▶ Instrucciones de trabajo
1. En el texto sobre el insomnio, copia el tramo que abre con las palabras que contienen "Mi esposo está" y cierra con "dormirse varias veces).". Sustituye "insomnio" por "desvelo".
2. Pasa a una lista el párrafo del texto sobre el insomnio que empieza con "El insomnio puede ser" y conserva sus datos principales.
3. Prosigue el texto sobre el insomnio a partir de su última oración.

▶ Fragmento del texto
━━━━

¡Cuando
contar ovejas no es suficiente!
Mi esposo está durmiendo plácidamente, dice Ana. Nuestra habitación esta a oscuras, tengo mis ojos cerrados y no puedo dormir, mi mente "no para", con pensamientos de esto y aquello que sucedió durante el día o cosas que tengo que hacer mañana. El reloj en mi mesa de noche marca los minutos y las horas y continúo sin dormir…
Temprano en la mañana, la alarma del despertador suena y el día da inicio. Ana se siente agotada y sin energía. ¿Es este su caso?
El insomnio es un trastorno común y se puede presentar en diferentes modalidades, desde aquellos que no pueden conciliar el sueño, se despiertan en la madrugada y no pueden dormirse de nuevo, o tienen un sueño liviano que no les permite descansar (se despiertan y vuelven a dormirse varias veces).
El insomnio puede ser "transitorio" (trastorno temporal de los patrones de sueño), ligado a una situación en particular. Puede manifestarse en forma "intermitente" (períodos alternos de insomnio y sueño normal) o presentarse como insomnio "crónico" por meses o años (constante).

━━━━

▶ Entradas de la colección

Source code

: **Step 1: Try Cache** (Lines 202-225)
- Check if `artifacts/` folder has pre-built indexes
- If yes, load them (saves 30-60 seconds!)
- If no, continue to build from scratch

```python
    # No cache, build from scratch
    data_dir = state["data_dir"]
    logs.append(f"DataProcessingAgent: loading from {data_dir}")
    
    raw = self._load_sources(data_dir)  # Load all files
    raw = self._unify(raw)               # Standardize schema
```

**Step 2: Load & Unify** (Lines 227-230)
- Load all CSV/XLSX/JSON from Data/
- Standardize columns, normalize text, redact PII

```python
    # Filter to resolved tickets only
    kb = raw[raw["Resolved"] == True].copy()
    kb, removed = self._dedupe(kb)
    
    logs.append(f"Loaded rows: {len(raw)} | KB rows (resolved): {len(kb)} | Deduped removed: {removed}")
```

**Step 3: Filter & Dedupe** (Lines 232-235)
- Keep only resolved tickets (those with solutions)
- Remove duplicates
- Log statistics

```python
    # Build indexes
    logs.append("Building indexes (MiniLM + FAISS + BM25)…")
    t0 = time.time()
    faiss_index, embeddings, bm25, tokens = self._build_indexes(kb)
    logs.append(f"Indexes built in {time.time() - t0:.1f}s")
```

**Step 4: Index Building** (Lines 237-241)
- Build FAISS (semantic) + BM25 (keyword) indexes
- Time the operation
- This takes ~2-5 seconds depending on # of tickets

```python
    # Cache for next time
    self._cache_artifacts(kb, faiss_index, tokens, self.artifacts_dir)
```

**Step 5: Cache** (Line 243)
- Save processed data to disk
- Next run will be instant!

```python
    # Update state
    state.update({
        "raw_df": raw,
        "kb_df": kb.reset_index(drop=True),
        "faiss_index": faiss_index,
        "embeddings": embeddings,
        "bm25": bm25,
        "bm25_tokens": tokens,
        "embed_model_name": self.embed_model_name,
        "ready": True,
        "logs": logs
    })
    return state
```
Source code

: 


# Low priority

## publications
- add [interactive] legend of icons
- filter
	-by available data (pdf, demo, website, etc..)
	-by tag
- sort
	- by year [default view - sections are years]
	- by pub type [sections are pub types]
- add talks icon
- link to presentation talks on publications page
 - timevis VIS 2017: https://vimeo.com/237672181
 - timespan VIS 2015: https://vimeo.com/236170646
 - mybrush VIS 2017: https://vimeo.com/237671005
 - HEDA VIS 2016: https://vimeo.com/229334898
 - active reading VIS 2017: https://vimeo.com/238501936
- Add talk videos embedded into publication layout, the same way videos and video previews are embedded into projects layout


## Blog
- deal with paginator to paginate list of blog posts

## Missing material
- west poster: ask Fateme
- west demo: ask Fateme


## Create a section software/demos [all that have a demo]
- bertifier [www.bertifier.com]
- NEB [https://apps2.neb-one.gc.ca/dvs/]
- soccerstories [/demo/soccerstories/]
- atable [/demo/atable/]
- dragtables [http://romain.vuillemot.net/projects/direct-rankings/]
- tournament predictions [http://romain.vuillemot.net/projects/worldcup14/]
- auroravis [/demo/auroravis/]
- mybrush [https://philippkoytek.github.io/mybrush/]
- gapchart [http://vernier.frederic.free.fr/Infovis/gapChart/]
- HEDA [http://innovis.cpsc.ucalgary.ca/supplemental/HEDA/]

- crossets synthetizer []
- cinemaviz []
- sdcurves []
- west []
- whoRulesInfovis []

━━━━

▶ Respuestas
1.
Mi esposo está durmiendo plácidamente, dice Ana. Nuestra habitación esta a oscuras, tengo mis ojos cerrados y no puedo dormir, mi mente "no para", con pensamientos de esto y aquello que sucedió durante el día o cosas que tengo que hacer mañana. El reloj en mi mesa de noche marca los minutos y las horas y continúo sin dormir…
Temprano en la mañana, la alarma del despertador suena y el día da inicio. Ana se siente agotada y sin energía. ¿Es este su caso?
El desvelo es un trastorno común y se puede presentar en diferentes modalidades, desde aquellos que no pueden conciliar el sueño, se despiertan en la madrugada y no pueden dormirse de nuevo, o tienen un sueño liviano que no les permite descansar (se despiertan y vuelven a dormirse varias veces).

2.
- Transitorio: trastorno temporal de los patrones de sueño, ligado a una situación en particular.
- Intermitente: períodos alternos de insomnio y sueño normal.
- Crónico: constante, por meses o años.

3.
El insomnio es más común en la mujer, puede estar asociado a estrés y depresión, cambio de horarios de sueño al viajar, cambiar de trabajo, un nuevo lugar de vivienda, cafeína, drogas, alcohol, medicamentos (presión alta, diuréticos, esteroides, asma, hormona tiroidea) y factores ambientales como ruido o mucha luz.
Personas mayores de 60 años, presentan insomnio con mayor frecuencia, probablemente asociado a la disminución de la producción de la hormona melatonina
La mitad de los pacientes con insomnio presentan factores psicológicos, enfermedad del aparato digestivo, enfermedades del corazón, riñón, hígado, páncreas, pulmón, diabetes, ronquido y frecuentemente acompaña a la menopausia ("calores" que despiertan a la mujer por la noche).
El insomnio transitorio o intermitente por lo general no requiere tratamiento ya que está asociado usualmente a causas que se pueden corregir.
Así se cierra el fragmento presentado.